Latina, il Basket contro il terrorismo

“We pray for Nice”: giocatori e spettatori uniti all’Arena dello stadio Francioni

Il Basket contro il terrorismo: a Latina si è consumato un momento molto significativo e toccante, in occasione della finalissima del famoso Trofeo Cuomo di pallacanestro: giocatori, allenatori, arbitri, ufficiali di campo, dirigenti accompagnatori, con tutti gli spettatori presenti sugli spalti, si sono uniti in un lungo e quasi interminabile applauso per testimoniare la loro solidarietà e vicinanza a tutte le famiglie che hanno perso i loro cari nell’attentato di Nizza.

All’Arena di Piazzale Prampolini si è alzata, così, una speciale preghiera, “We pry for Nice”, per i deceduti della strage in Francia che ha visto tra le vittime anche alcuni bambini ed alcuni connazionali che risultano scomparsi.

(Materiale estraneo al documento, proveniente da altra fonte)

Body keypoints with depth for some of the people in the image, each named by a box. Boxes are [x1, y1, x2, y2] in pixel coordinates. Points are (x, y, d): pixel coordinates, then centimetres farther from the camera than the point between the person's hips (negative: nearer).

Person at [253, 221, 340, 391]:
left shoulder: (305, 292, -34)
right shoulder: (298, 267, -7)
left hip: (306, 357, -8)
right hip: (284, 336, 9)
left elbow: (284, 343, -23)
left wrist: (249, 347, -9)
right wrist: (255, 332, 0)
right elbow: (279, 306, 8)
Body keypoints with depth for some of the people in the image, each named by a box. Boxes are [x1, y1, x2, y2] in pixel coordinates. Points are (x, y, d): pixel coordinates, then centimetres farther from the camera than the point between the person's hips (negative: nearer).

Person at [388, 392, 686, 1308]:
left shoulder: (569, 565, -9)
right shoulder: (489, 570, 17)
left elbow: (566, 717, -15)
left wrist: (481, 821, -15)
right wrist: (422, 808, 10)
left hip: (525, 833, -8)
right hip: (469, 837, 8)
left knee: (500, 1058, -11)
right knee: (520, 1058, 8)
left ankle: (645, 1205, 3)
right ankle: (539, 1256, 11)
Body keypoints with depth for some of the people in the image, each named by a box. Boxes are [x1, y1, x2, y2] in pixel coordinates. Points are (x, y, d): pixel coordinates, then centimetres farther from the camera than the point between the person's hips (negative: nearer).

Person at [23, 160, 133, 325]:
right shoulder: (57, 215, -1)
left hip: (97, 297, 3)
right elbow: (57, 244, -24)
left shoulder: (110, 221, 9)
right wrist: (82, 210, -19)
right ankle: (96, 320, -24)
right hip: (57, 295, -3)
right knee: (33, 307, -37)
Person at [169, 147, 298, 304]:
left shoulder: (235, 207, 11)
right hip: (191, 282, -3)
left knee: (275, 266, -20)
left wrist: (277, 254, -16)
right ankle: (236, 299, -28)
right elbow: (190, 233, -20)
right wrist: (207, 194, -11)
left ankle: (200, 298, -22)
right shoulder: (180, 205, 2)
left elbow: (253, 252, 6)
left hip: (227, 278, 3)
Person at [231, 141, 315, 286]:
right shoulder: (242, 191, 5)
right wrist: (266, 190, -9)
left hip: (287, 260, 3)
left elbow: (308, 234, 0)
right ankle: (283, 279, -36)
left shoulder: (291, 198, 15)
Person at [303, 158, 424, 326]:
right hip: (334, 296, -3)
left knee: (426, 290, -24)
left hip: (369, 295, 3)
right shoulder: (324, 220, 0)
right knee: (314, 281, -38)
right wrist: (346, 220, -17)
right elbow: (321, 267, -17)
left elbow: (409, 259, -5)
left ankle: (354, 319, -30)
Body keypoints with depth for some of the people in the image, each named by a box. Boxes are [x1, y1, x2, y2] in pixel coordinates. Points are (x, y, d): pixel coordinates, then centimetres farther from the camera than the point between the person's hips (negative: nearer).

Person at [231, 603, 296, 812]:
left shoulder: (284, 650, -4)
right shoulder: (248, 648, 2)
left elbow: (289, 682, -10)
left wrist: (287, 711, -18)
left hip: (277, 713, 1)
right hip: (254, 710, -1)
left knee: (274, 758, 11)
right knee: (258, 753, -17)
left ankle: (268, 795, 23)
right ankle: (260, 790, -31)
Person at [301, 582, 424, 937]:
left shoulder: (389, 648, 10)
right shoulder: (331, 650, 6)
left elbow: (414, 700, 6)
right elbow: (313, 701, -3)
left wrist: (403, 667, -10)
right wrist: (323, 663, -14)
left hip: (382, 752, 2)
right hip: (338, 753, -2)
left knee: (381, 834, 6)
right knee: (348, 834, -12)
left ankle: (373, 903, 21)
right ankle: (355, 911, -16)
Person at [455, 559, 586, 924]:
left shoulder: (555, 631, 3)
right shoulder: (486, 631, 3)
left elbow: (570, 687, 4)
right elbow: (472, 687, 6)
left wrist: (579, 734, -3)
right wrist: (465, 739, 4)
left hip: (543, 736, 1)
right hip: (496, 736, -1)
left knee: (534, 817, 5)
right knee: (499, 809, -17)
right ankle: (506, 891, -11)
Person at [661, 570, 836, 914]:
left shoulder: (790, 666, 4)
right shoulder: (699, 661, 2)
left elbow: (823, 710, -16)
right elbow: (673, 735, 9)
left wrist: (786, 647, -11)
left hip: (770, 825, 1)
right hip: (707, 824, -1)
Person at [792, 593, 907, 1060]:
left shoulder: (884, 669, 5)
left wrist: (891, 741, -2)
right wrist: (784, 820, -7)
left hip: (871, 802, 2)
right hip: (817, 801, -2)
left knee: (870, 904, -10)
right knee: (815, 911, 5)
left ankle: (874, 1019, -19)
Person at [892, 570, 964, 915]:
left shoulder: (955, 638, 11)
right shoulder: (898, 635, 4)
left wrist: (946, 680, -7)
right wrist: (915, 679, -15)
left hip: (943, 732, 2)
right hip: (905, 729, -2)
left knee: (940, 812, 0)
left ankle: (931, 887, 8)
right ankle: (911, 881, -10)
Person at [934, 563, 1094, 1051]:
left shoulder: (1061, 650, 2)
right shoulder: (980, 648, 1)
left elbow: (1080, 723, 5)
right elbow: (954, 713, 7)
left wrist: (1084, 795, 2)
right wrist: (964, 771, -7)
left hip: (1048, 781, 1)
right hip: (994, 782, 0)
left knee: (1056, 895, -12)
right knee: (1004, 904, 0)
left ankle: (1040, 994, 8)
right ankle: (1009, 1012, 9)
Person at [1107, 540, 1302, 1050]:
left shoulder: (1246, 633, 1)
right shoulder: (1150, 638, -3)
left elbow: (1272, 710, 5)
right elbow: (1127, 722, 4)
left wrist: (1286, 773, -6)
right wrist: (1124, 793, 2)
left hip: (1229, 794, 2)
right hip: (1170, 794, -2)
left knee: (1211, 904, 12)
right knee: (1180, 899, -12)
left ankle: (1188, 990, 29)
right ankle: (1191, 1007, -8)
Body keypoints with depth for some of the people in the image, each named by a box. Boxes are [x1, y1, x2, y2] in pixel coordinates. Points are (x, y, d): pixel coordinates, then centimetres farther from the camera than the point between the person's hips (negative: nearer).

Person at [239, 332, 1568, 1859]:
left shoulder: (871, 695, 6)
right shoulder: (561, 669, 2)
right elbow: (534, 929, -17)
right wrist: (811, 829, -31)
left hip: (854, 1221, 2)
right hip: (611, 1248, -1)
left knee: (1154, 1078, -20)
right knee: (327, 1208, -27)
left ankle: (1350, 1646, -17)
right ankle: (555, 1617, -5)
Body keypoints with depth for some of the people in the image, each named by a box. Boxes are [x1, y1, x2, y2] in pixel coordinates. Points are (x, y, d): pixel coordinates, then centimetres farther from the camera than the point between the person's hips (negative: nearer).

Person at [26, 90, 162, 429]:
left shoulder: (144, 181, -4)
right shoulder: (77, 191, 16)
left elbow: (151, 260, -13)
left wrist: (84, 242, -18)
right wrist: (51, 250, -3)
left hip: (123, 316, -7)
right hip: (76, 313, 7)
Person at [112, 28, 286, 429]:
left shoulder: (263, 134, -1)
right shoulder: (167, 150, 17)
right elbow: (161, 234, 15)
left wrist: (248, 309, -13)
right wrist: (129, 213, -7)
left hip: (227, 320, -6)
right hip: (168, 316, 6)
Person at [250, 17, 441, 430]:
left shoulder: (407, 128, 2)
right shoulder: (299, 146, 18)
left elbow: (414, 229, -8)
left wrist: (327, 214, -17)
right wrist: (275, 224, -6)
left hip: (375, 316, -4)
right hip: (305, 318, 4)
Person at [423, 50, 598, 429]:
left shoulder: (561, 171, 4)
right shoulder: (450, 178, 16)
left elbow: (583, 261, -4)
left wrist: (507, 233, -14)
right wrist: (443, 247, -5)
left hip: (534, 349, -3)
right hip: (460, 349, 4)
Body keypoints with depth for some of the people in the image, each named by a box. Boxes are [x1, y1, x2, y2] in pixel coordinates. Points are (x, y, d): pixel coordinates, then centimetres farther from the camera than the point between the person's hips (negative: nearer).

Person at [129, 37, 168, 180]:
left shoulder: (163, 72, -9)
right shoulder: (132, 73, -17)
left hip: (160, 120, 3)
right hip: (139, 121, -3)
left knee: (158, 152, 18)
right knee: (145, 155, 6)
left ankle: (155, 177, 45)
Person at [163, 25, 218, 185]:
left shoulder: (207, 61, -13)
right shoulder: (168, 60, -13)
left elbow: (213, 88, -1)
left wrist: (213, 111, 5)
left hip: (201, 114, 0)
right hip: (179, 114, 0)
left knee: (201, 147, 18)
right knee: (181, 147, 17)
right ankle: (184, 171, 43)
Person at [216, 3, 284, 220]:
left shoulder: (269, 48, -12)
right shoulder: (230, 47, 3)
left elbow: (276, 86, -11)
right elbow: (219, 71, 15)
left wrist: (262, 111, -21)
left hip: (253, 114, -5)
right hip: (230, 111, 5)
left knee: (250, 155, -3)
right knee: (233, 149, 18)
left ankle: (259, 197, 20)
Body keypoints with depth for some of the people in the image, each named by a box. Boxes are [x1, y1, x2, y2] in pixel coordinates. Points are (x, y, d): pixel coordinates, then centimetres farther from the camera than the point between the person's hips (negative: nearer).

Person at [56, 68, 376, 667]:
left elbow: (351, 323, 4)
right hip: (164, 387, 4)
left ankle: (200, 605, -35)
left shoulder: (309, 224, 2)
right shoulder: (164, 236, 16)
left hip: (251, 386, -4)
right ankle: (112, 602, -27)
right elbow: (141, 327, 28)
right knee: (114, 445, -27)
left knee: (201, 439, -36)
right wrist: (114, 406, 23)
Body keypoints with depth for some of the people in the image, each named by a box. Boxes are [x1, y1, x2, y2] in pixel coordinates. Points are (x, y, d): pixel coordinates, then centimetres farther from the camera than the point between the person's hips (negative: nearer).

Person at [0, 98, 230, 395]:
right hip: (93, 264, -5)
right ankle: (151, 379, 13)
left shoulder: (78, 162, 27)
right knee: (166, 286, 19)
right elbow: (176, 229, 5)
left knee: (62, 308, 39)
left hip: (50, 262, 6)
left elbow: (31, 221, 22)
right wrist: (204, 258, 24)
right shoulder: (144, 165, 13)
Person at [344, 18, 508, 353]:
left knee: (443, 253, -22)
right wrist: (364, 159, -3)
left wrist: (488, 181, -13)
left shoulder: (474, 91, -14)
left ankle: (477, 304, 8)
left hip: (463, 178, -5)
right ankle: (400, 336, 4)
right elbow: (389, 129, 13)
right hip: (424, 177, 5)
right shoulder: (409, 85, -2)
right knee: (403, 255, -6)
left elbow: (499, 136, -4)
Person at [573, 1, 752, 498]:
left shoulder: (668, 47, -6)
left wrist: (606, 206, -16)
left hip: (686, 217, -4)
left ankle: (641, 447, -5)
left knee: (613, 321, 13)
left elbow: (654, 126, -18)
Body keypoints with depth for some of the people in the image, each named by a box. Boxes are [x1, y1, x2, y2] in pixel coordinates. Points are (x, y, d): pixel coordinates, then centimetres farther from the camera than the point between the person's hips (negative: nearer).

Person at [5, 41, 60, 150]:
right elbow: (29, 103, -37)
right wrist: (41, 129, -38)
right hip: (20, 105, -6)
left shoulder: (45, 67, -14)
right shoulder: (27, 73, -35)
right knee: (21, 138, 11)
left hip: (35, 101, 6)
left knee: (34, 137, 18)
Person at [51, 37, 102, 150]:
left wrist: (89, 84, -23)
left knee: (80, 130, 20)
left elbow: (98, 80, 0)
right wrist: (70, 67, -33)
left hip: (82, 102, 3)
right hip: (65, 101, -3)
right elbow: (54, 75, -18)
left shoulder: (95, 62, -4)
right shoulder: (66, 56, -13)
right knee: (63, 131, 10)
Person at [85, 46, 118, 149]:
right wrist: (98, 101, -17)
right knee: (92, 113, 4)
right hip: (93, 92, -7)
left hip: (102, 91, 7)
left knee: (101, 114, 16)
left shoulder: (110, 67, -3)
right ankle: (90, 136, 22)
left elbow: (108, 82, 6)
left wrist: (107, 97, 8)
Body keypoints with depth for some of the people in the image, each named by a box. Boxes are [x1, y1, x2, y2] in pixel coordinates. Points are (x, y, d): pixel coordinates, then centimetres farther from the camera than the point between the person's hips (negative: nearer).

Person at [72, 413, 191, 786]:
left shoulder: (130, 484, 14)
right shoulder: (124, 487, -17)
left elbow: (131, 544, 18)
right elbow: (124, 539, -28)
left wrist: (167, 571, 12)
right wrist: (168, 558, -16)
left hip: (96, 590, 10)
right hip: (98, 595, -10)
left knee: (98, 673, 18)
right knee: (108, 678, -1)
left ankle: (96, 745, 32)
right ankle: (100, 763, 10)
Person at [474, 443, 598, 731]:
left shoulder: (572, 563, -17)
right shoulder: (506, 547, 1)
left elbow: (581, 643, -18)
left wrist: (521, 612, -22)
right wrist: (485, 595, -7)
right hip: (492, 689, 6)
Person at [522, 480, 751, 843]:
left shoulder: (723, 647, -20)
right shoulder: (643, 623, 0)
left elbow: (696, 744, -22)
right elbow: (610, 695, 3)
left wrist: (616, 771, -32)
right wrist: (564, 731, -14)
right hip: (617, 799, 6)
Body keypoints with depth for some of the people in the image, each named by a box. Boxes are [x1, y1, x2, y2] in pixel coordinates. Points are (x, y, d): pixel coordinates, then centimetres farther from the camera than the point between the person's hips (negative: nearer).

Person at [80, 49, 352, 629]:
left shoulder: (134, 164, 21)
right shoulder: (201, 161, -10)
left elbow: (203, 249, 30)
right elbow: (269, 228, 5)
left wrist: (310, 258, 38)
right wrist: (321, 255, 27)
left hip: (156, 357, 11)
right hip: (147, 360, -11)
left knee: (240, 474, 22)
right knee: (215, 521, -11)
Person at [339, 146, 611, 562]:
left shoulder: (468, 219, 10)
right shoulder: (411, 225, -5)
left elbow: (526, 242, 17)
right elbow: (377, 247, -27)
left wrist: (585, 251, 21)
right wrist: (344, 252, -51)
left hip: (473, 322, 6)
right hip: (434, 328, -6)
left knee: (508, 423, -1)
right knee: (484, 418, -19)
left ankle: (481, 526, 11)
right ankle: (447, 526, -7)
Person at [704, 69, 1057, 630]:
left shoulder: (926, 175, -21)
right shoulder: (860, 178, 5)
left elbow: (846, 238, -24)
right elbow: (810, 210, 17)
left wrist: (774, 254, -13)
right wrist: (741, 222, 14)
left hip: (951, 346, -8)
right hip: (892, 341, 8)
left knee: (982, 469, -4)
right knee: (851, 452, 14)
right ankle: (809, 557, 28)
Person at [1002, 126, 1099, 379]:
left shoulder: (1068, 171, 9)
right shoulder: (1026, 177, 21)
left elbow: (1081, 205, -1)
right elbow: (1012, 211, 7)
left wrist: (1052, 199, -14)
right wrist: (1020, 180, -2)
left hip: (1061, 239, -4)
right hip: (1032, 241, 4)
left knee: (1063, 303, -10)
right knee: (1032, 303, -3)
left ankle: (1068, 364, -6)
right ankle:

Dopo l’evento “Il Basket contro le Discriminazioni”, organizzato dall’Associazione Nazionale ANDDOS, che ha visto la presenza della Vice Presidente del Senato, Valeria Fedeli, in occasione della cerimonia di presentazione, un’altra lodevole iniziativa è stata promossa dall’ASD Euro Sport Event proprio perché lo sport è un grande messaggero di valori educativi.

“Abbiamo osservato un minuto di raccoglimento prima dell’inizio della finale – ha spiegato il responsabile della comunicazione Marco Tosarello di Euro Sport Event – perché il basket pontino è contro il terrorismo. Anche dallo sport deve partire un segnale importante, così come abbiamo già fatto nel contrasto ai pregiudizi ed alle discriminazioni. Tutti dobbiamo fare la nostra parte: non dobbiamo accettare la logica dell’odio e della paura. Dobbiamo scegliere sempre di stare contro la violenza. Il terrorismo è una minaccia per la nostra sicurezza, per i valori delle nostre società democratiche e per i diritti e le libertà dei cittadini. Siamo rimasti sgomenti davanti ad un atto vile ed incomprensibile, rispetto al quale occorre reagire con la forza della democrazia, della convivenza pacifica tra i popoli, con una integrazione culturale che deve essere sempre più forte ed efficace, per cercare di convertire anche chi è accecato dall’odio. Occorre consentire ai cittadini di vivere in uno spazio di libertà, sicurezza e giustizia, intensificando anche la cooperazione fra organismi di intelligence per pervenire a un controllo preventivo efficace dei terroristi, soprattutto nel caso dei flussi illegali nei Paesi dell’UE. Ma allo stesso modo occorre condannare quelle disgustose strumentalizzazioni di chi propone dottrine razziste contro l’arrivo di migranti e richiedenti asilo che producono solamente ulteriore istigazione all’odio etnico e religioso nella società. Ecco che allora la soluzione contro il terrorismo ed il fondamentalismo può solo arrivare dal dialogo in tutta la società civile, non certamente la soluzione può derivare da una strategia militare nei campi di guerra o esclusivamente dai palazzi di governo. Noi siamo partiti da una campo di basket per lanciare il nostro messaggio. L’unione al di sopra delle differenze”.